Researchers at Kaunas University of Technology (KTU) have pioneered an artificial intelligence model that diagnoses depression with 97.53% accuracy by analyzing speech and brain neural activity, marking a significant breakthrough in mental health diagnostics.
Depression affects approximately 280 million people globally, and diagnosing it accurately has always been a significant challenge.

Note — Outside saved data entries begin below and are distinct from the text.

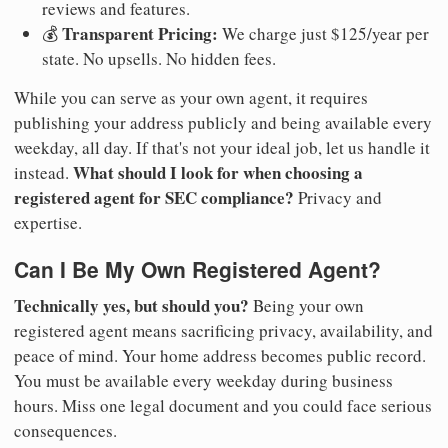
reviews and features.
Transparent Pricing:
💰
We charge just $125/year per
state. No upsells. No hidden fees.
While you can serve as your own agent, it requires
publishing your address publicly and being available every
weekday, all day. If that's not your ideal job, let us handle it
What should I look for when choosing a
instead.
registered agent for SEC compliance?
Privacy and
expertise.
Can I Be My Own Registered Agent?
Technically yes, but should you?
Being your own
registered agent means sacrificing privacy, availability, and
peace of mind. Your home address becomes public record.
You must be available every weekday during business
hours. Miss one legal document and you could face serious
consequences.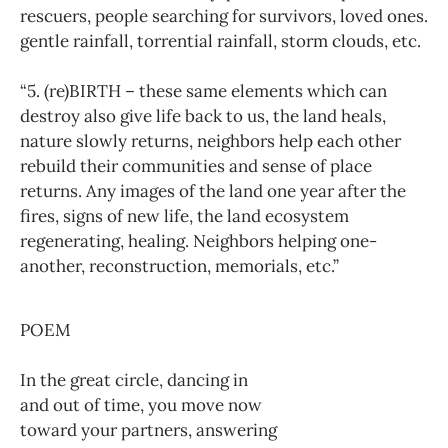
rescuers, people searching for survivors, loved ones.
gentle rainfall, torrential rainfall, storm clouds, etc.
“5. (re)BIRTH – these same elements which can
destroy also give life back to us, the land heals,
nature slowly returns, neighbors help each other
rebuild their communities and sense of place
returns. Any images of the land one year after the
fires, signs of new life, the land ecosystem
regenerating, healing. Neighbors helping one-
another, reconstruction, memorials, etc.”
POEM
In the great circle, dancing in
and out of time, you move now
toward your partners, answering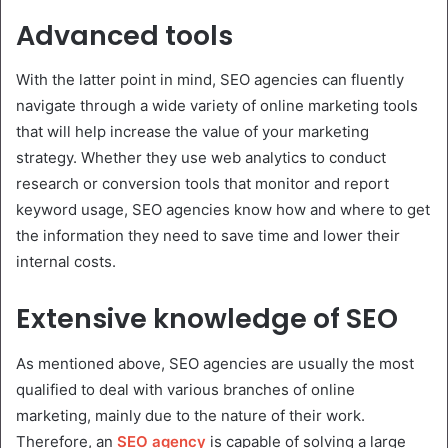
Advanced tools
With the latter point in mind, SEO agencies can fluently
navigate through a wide variety of online marketing tools
that will help increase the value of your marketing
strategy. Whether they use web analytics to conduct
research or conversion tools that monitor and report
keyword usage, SEO agencies know how and where to get
the information they need to save time and lower their
internal costs.
Extensive knowledge of SEO
As mentioned above, SEO agencies are usually the most
qualified to deal with various branches of online
marketing, mainly due to the nature of their work.
Therefore, an
SEO agency
is capable of solving a large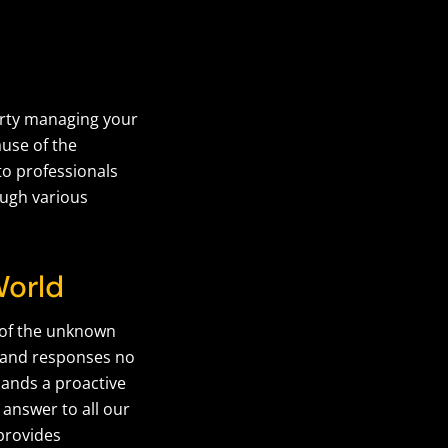
arty managing your
ause of the
to professionals
ough various
World
r of the unknown
s and responses no
ands a proactive
 answer to all our
provides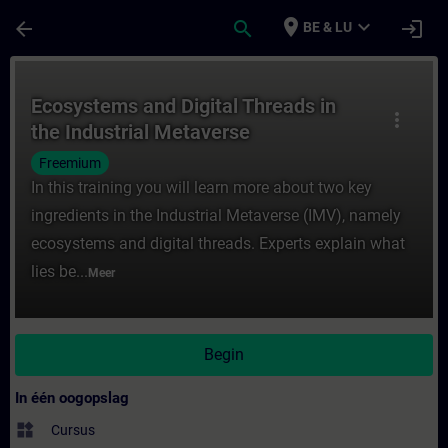
Ga naar de hoofdinhoud
Pagina geladen
place
expand_more
arrow_back
search
login
BE & LU
Cursus - Ecosystems and Digital Threads in
Ecosystems and Digital Threads in
more_vert
the Industrial Metaverse
Freemium
In this training you will learn more about two key
ingredients in the Industrial Metaverse (IMV), namely
ecosystems and digital threads. Experts explain what
lies be...
Meer
Begin
In één oogopslag
widgets
Cursus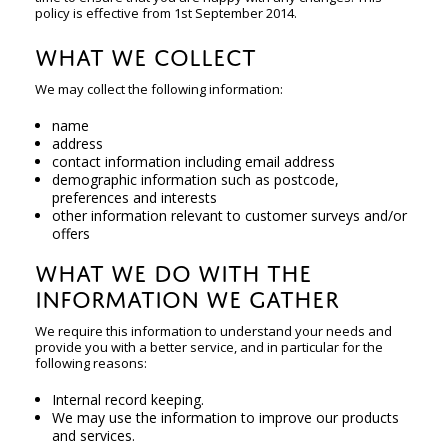
policy is effective from 1st September 2014.
WHAT WE COLLECT
We may collect the following information:
name
address
contact information including email address
demographic information such as postcode,
preferences and interests
other information relevant to customer surveys and/or
offers
WHAT WE DO WITH THE
INFORMATION WE GATHER
We require this information to understand your needs and
provide you with a better service, and in particular for the
following reasons:
Internal record keeping.
We may use the information to improve our products
and services.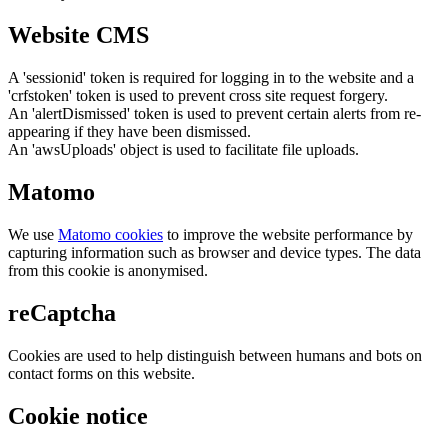
Website CMS
A 'sessionid' token is required for logging in to the website and a
'crfstoken' token is used to prevent cross site request forgery.
An 'alertDismissed' token is used to prevent certain alerts from re-
appearing if they have been dismissed.
An 'awsUploads' object is used to facilitate file uploads.
Matomo
We use
Matomo cookies
to improve the website performance by
capturing information such as browser and device types. The data
from this cookie is anonymised.
reCaptcha
Cookies are used to help distinguish between humans and bots on
contact forms on this website.
Cookie notice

Researchers at Kaunas University of Technology (KTU) have made a breakthrough in this field by developing an artificial intelligence (AI) model that can identify depression with exceptional precision by analyzing both speech patterns and brain neural activity.

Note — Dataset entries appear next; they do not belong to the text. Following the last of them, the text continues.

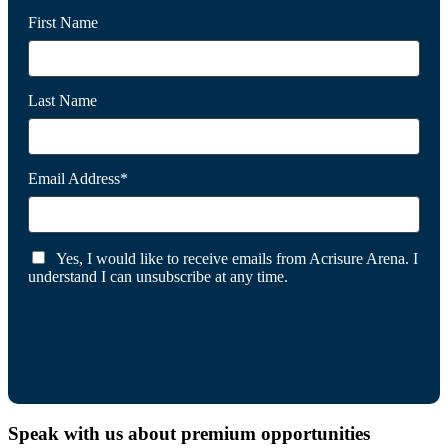
First Name
Last Name
Email Address*
Yes, I would like to receive emails from Acrisure Arena. I
understand I can unsubscribe at any time.
Speak with us about premium opportunities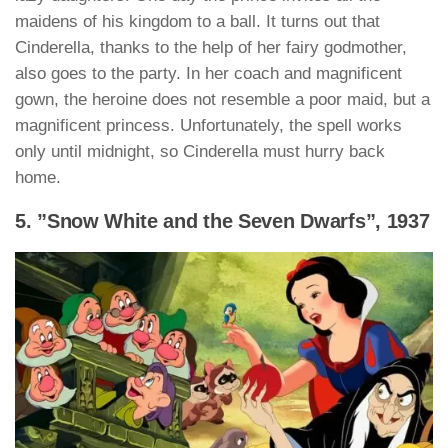
maidens of his kingdom to a ball. It turns out that
Cinderella, thanks to the help of her fairy godmother,
also goes to the party. In her coach and magnificent
gown, the heroine does not resemble a poor maid, but a
magnificent princess. Unfortunately, the spell works
only until midnight, so Cinderella must hurry back
home.
5. ”Snow White and the Seven Dwarfs”, 1937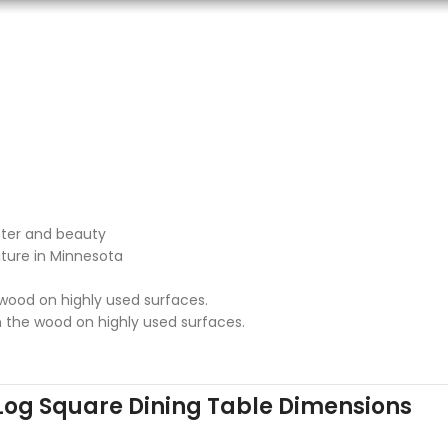
cter and beauty
iture in Minnesota
 wood on highly used surfaces.
n the wood on highly used surfaces.
Log Square Dining Table Dimensions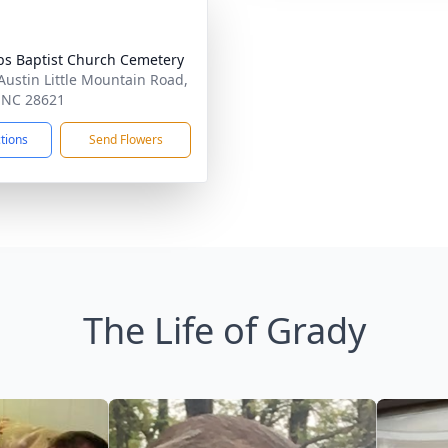
s Baptist Church Cemetery
Austin Little Mountain Road,
, NC 28621
ctions
Send Flowers
The Life of Grady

“Depression is one of the most common mental disorders, with devastating consequences for both the individual and society, so we are developing a new, more objective diagnostic method that could become accessible to everyone in the future,” co-author Rytis Maskeliūnas, a professor in the Department of Multimedia Engineering at KTU, said in a news release.
Multimodal Approach Enhances Diagnostic Accuracy
Published in the Brain Sciences Journal, the innovation stems from a multimodal approach that integrates two types of data: speech and electrical brain activity (EEG).
The researchers argue that while most traditional diagnostic methods rely on one type of data, this dual approach offers a more comprehensive understanding of a person’s emotional state.
This combined analysis achieved an impressive 97.53% accuracy in diagnosing depression, a significant improvement over existing methods.
“This is because the voice adds data to the study that we cannot yet extract from the brain,” added Maskeliūnas.
Voice and Brain Data: A Potent Diagnostic Duo
The choice of data sources was carefully deliberated, according to Musyyab Yousufi, a doctoral student who contributed to the project. He noted that while facial expressions could offer some insights into a person’s psychological state, they can be easily manipulated.
“We chose voice because it can subtly reveal an emotional state, with the diagnosis affecting the pace of speech, intonation and overall energy,” Yousufi said the news release.
Patients’ privacy was another critical consideration. Traditional methods like facial recognition can intrude on privacy, whereas speech and EEG offer less invasive but equally informative data.
“[C]ollecting and combining data from several sources is more promising for further use,” added Maskeliūnas.
The Path Forward: Enhancing AI Transparency and Understanding
The KTU research team utilized the Multimodal Open Dataset for Mental Disorder Analysis (MODMA) for their EEG data. This data was collected in a controlled setting, with the participants at rest, eyes closed for five minutes. Concurrently, the participants’ natural speech was recorded during a question-and-answer session and while describing pictures.
To process this data, it was transformed into spectrograms, visual representations of the signals. Advanced noise filters and a modified DenseNet-121 deep-learning model were employed to identify depression indicators in these images.
Moving forward, this AI model could make depression diagnosis quicker and more accessible, potentially facilitating remote evaluations and reducing subjective biases. However, challenges remain.
“The main problem with these studies is the lack of data because people tend to remain private about their mental health matters,” Maskeliūnas explained.
A significant future task for the researchers is enhancing the algorithm’s ability to explain its diagnostic process clearly.
“The algorithm still has to learn how to explain the diagnosis in a comprehensible way,” Maskeliūnas added.
The Broader Implications: Explainable AI in Health Care
As AI solutions gain traction in sensitive fields like health care, finance and law, the demand for explainable artificial intelligence (XAI) is increasing. XAI aims to make AI’s decision-making process transparent, thereby building trust and ensuring that these systems can be reliably integrated into critical areas.
With this development, KTU opens a promising avenue towards more accurate, objective and understandable diagnoses of depression, potentially revolutionizing the way mental health issues are identified and treated.